**EXERCISE GOAL**
Wherever a line in the data below holds "yang", copy that line.
== DATASET EXTRACT ==
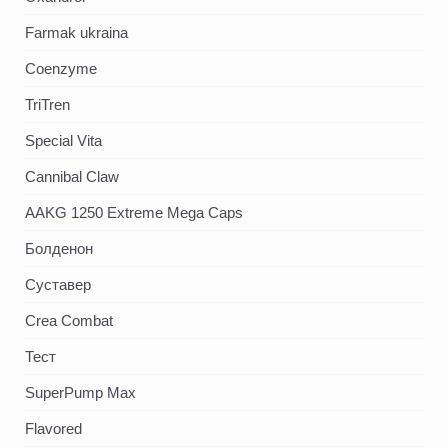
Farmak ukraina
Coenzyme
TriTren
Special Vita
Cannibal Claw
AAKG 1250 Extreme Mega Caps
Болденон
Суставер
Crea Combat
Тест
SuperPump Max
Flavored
===
== DATASET EXTRACT ==
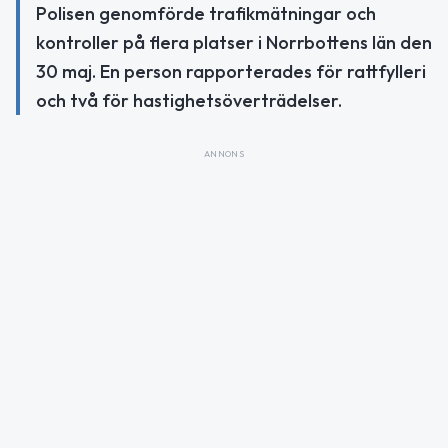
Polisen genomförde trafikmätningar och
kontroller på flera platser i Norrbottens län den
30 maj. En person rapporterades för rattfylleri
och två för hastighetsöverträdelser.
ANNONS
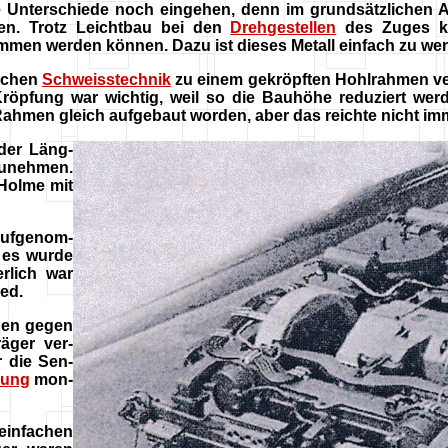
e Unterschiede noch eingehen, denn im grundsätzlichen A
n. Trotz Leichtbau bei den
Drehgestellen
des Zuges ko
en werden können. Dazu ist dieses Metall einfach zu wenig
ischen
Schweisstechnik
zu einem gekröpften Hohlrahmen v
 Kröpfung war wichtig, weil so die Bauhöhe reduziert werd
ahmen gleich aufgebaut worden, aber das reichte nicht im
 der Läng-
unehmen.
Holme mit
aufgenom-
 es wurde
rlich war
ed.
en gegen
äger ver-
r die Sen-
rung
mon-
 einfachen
===
== DATASET EXTRACT ==
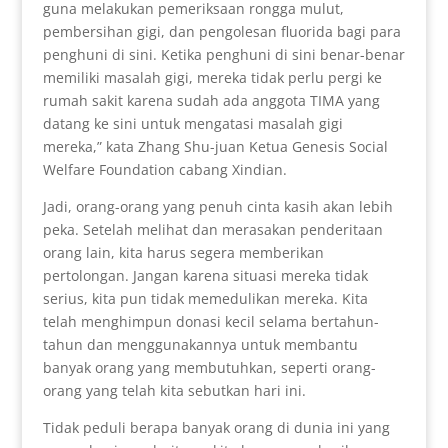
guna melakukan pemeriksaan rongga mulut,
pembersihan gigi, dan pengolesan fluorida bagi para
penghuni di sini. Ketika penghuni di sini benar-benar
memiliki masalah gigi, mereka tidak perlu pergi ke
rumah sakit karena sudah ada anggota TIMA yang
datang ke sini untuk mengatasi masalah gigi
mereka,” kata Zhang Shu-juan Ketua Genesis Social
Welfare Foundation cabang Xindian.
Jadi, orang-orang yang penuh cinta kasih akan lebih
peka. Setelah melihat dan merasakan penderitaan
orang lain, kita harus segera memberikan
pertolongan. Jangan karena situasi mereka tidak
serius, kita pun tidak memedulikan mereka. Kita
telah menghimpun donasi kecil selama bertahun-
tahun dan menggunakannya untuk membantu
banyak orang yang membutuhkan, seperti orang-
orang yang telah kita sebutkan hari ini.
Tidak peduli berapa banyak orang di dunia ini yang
===
**RESULT OF THIS EXERCISE**
rumah sakit karena sudah ada anggota TIMA yang
Jadi, orang-orang yang penuh cinta kasih akan lebih
banyak orang yang membutuhkan, seperti orang-
orang yang telah kita sebutkan hari ini.
Tidak peduli berapa banyak orang di dunia ini yang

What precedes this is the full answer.